Goal: Rewrite the lines that begin at the one containing "text at (118, 1188): 3.428 -> 2.780" and stop after the one containing "text at (368, 2004): 2.709 -> 2.708", swapping every "part" for "component" and leaving all else unchanged.

* Start Records provided *

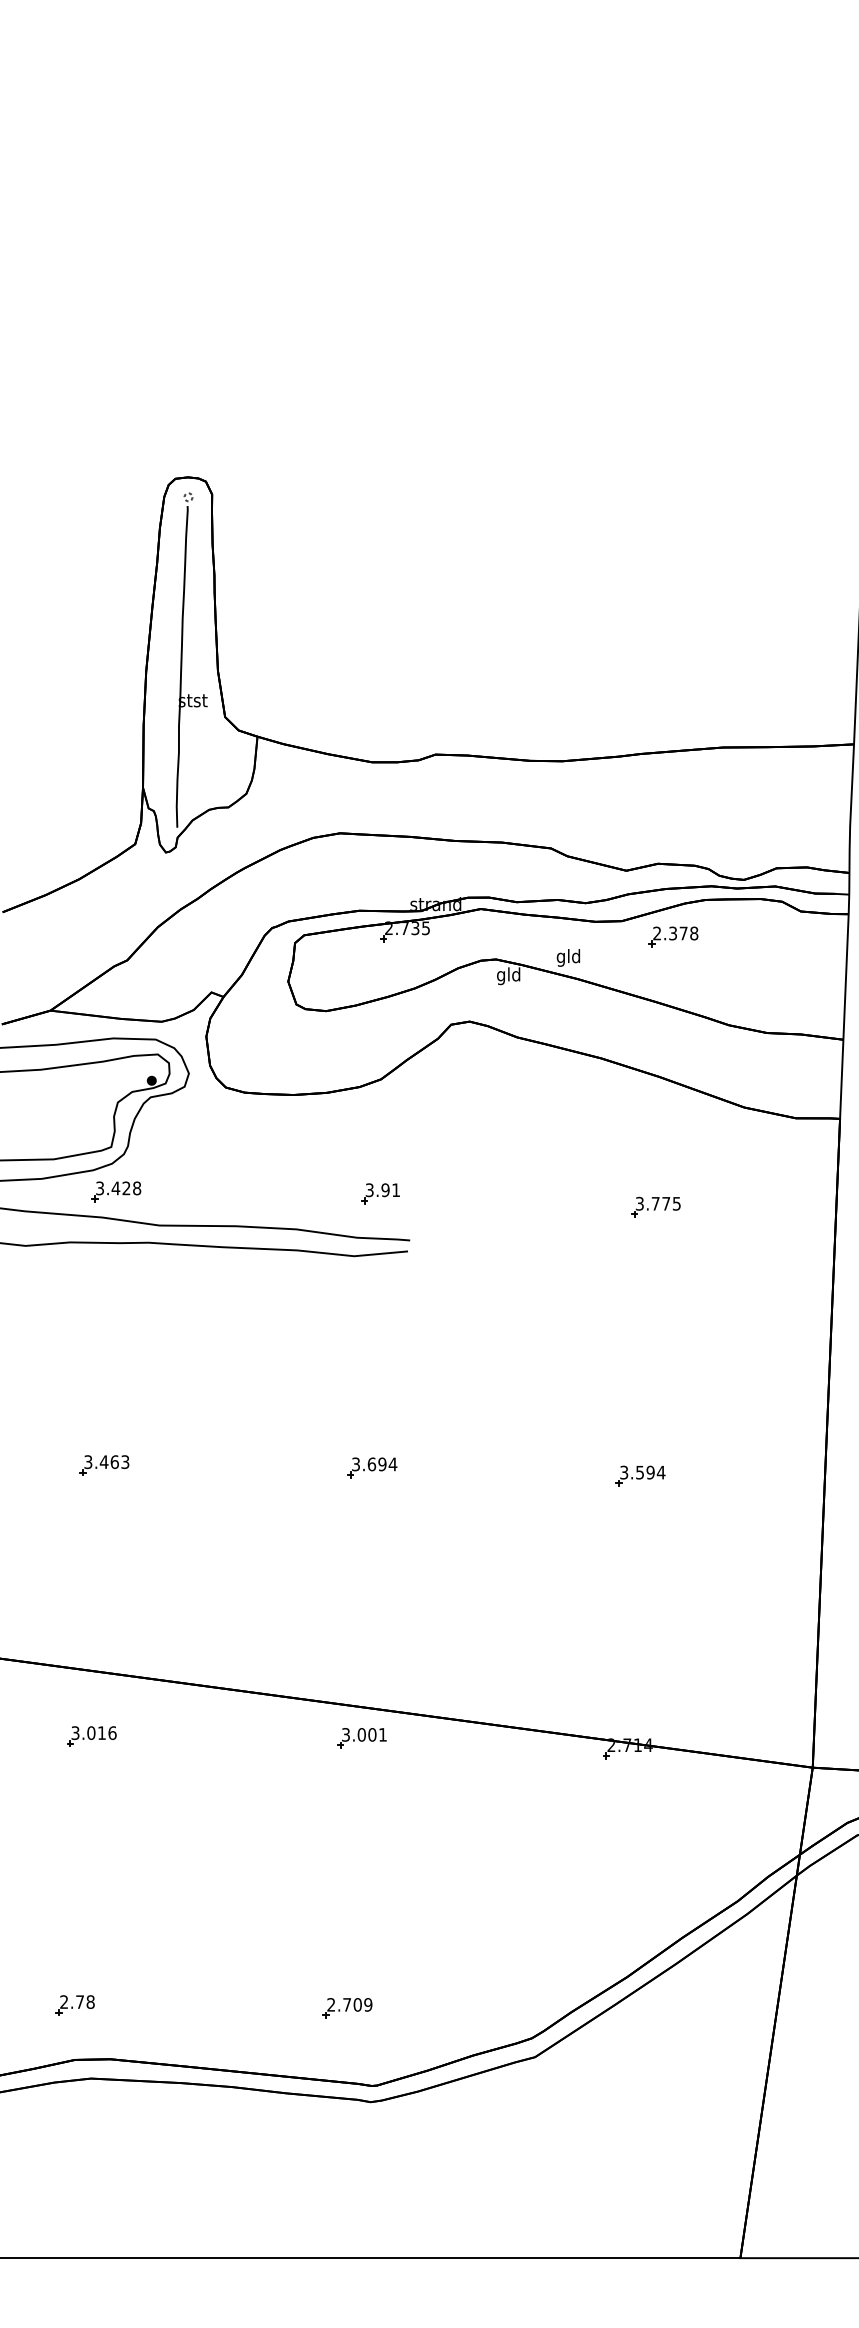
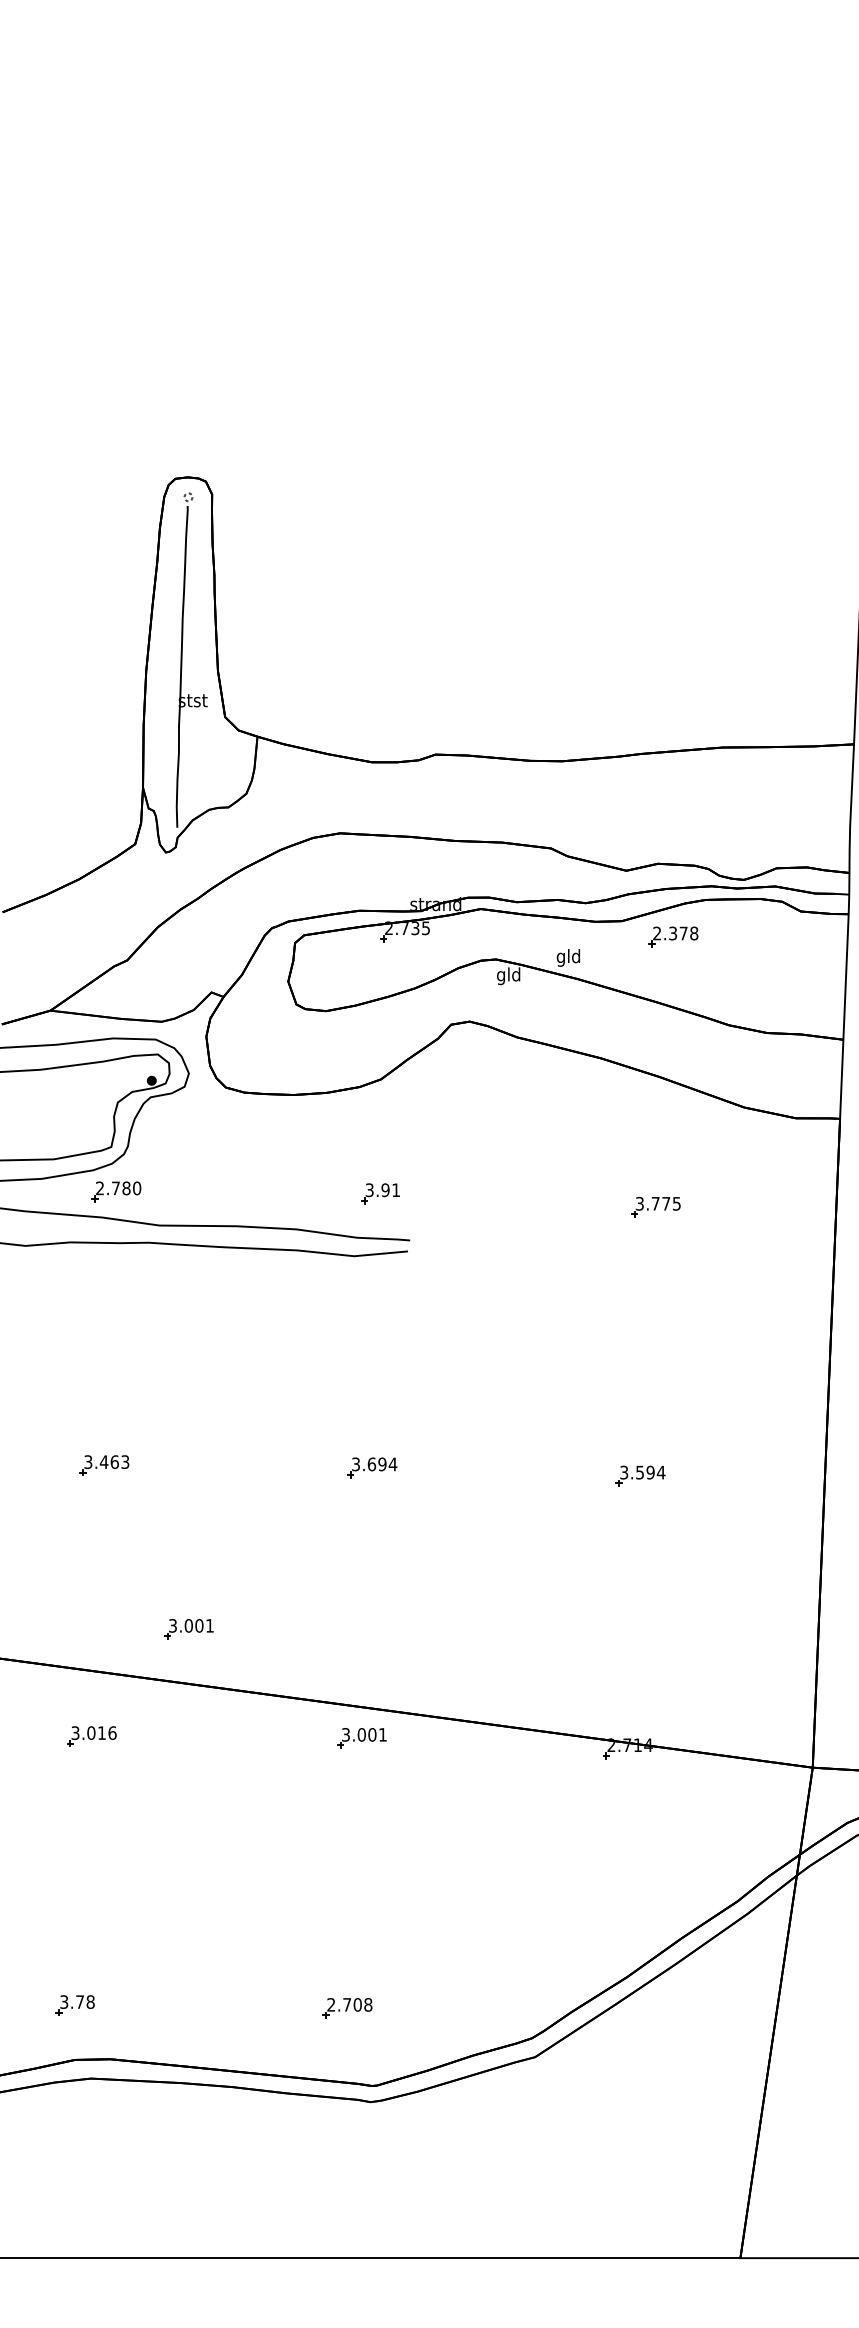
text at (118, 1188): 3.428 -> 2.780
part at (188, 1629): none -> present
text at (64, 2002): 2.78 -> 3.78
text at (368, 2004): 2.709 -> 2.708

* End Records provided *
* Start Records provided *

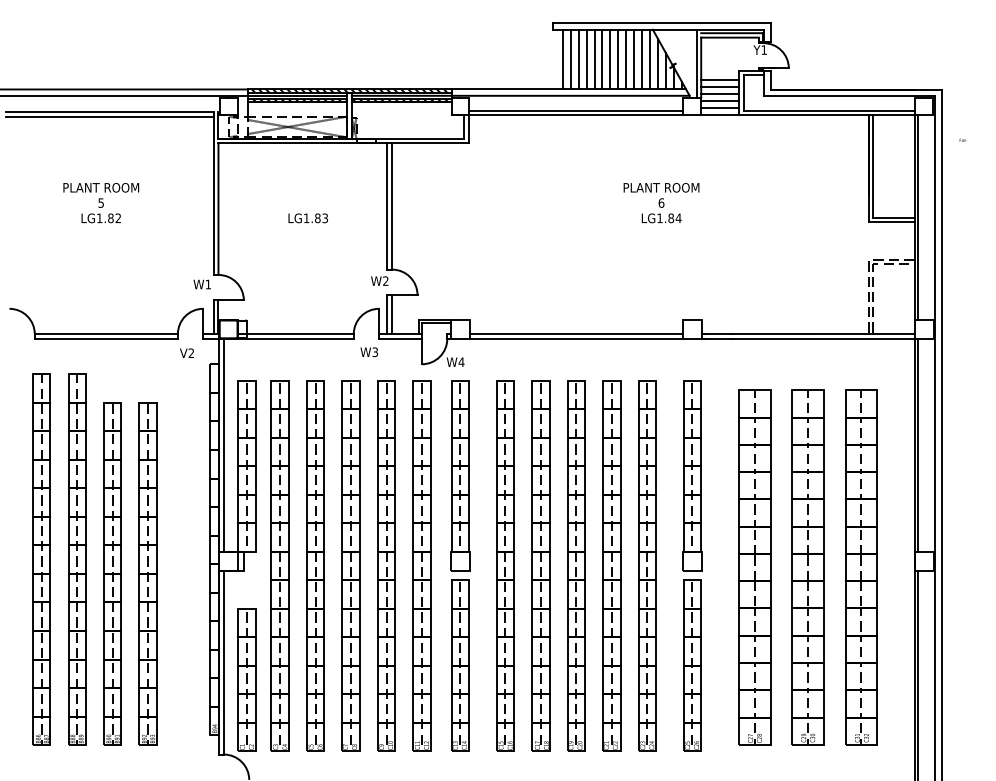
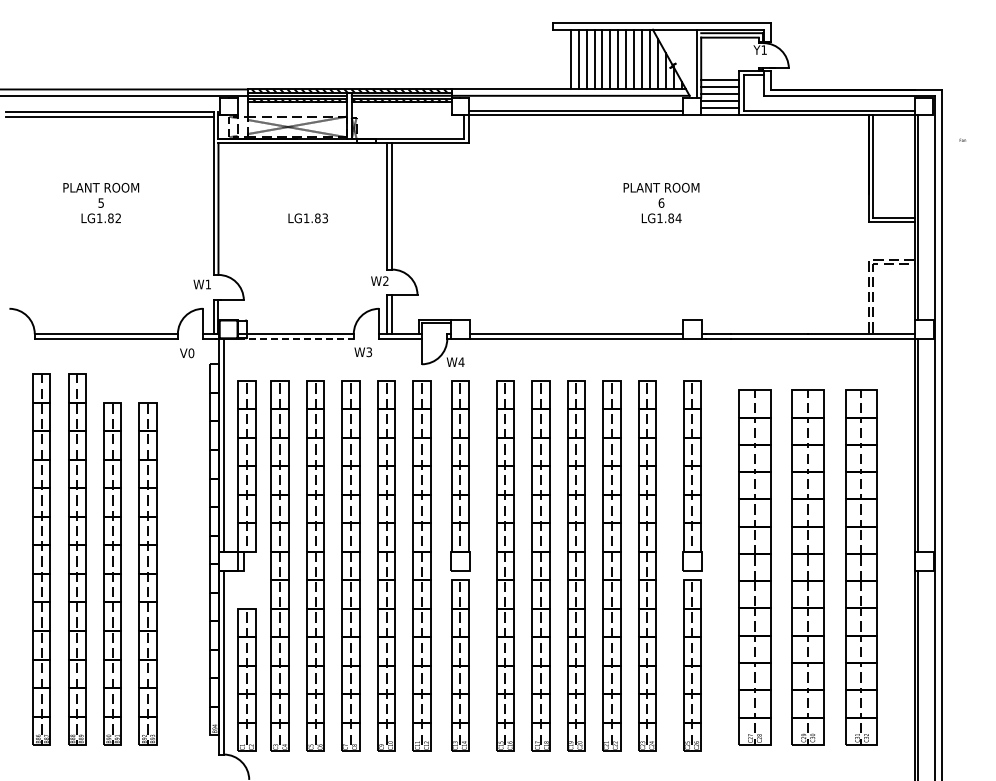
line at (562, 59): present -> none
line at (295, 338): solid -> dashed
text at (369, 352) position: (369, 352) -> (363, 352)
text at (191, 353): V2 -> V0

* End Records provided *
* Start Records provided *

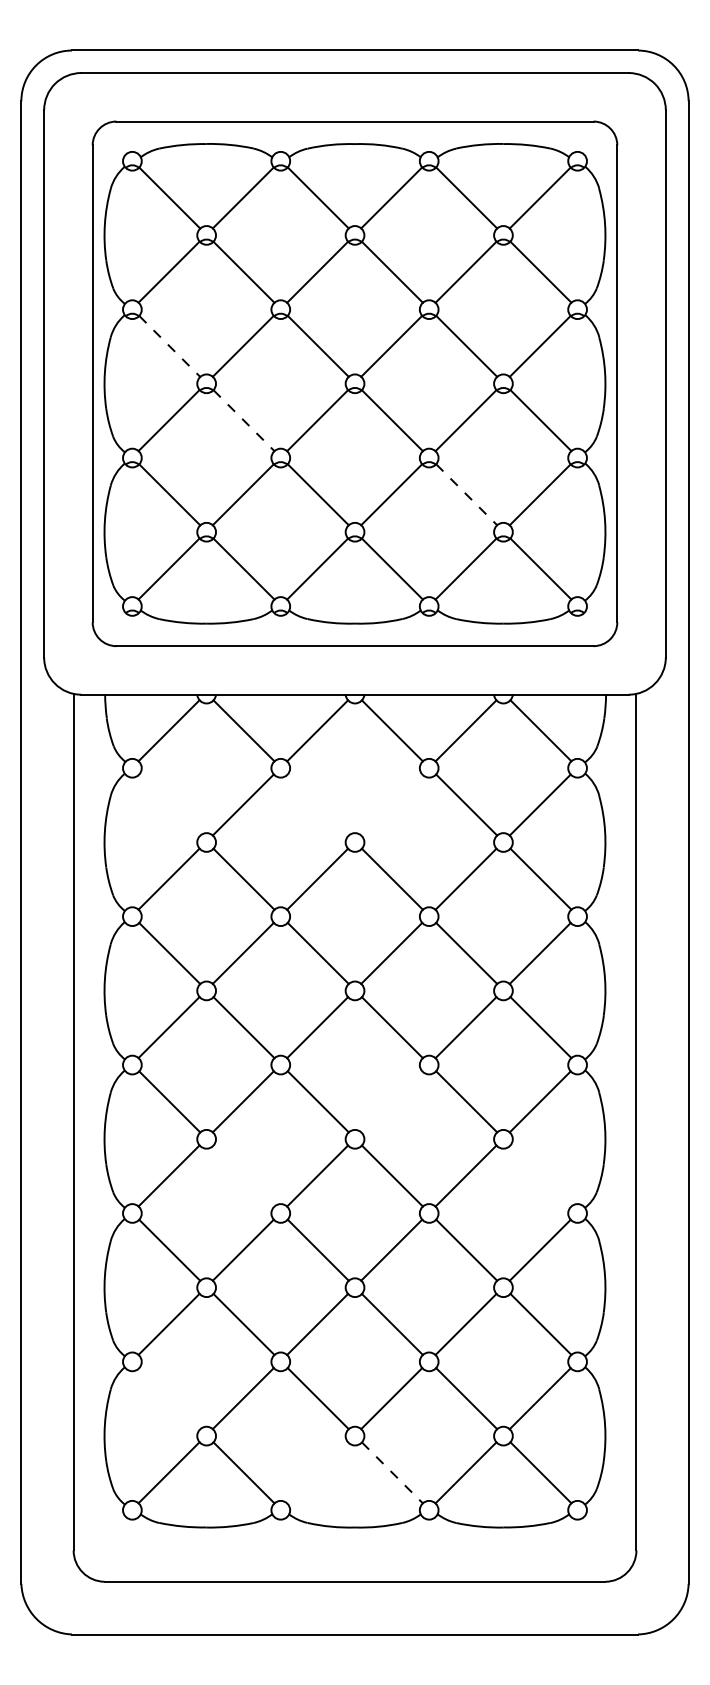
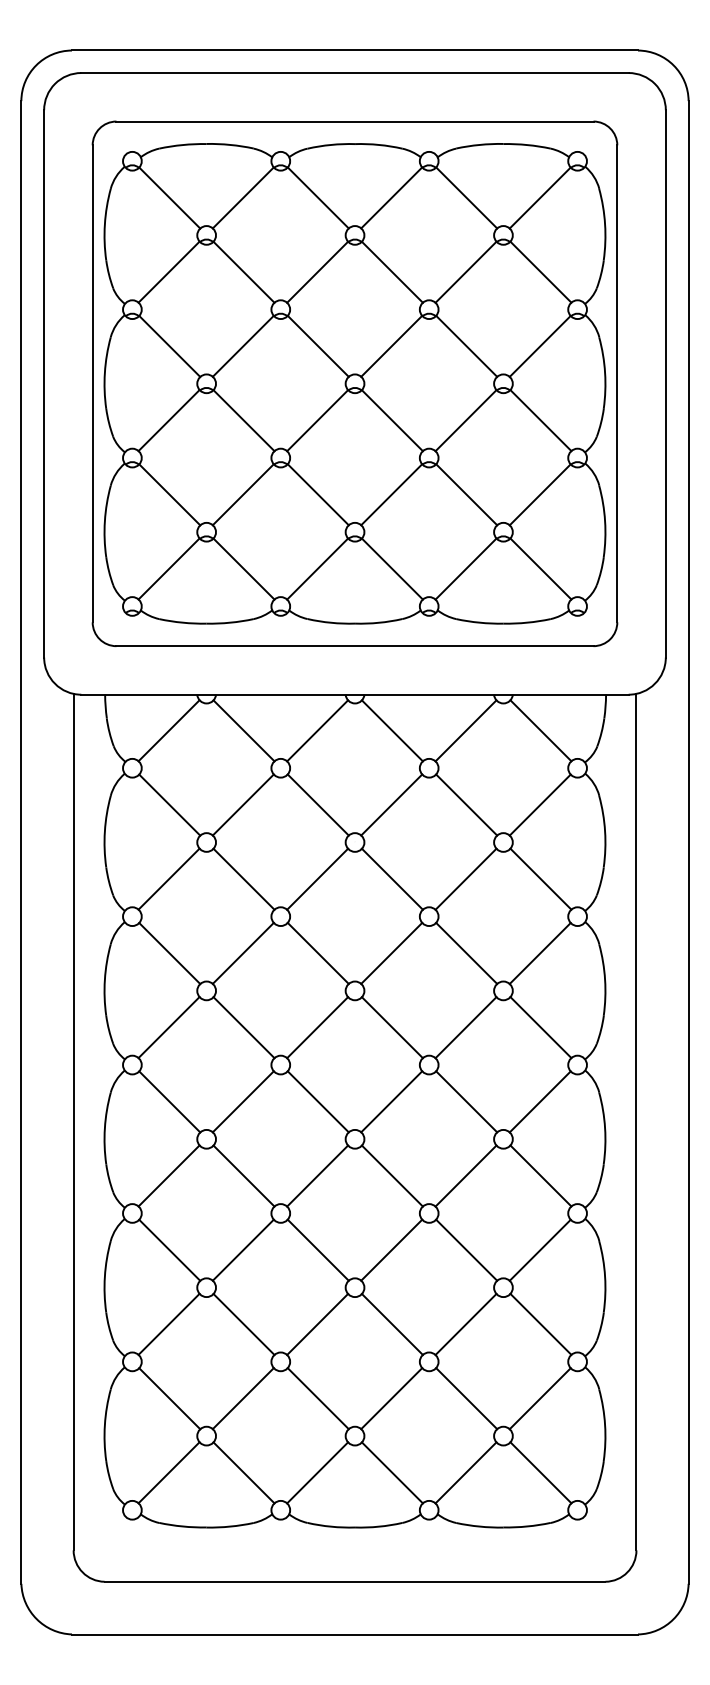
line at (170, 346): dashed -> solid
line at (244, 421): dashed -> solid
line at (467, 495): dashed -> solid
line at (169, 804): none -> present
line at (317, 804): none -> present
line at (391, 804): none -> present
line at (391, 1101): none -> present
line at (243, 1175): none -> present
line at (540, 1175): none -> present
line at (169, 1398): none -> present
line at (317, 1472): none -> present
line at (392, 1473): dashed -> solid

* End Records provided *

The answer:
text at (118, 1188): 3.428 -> 2.780
component at (188, 1629): none -> present
text at (64, 2002): 2.78 -> 3.78
text at (368, 2004): 2.709 -> 2.708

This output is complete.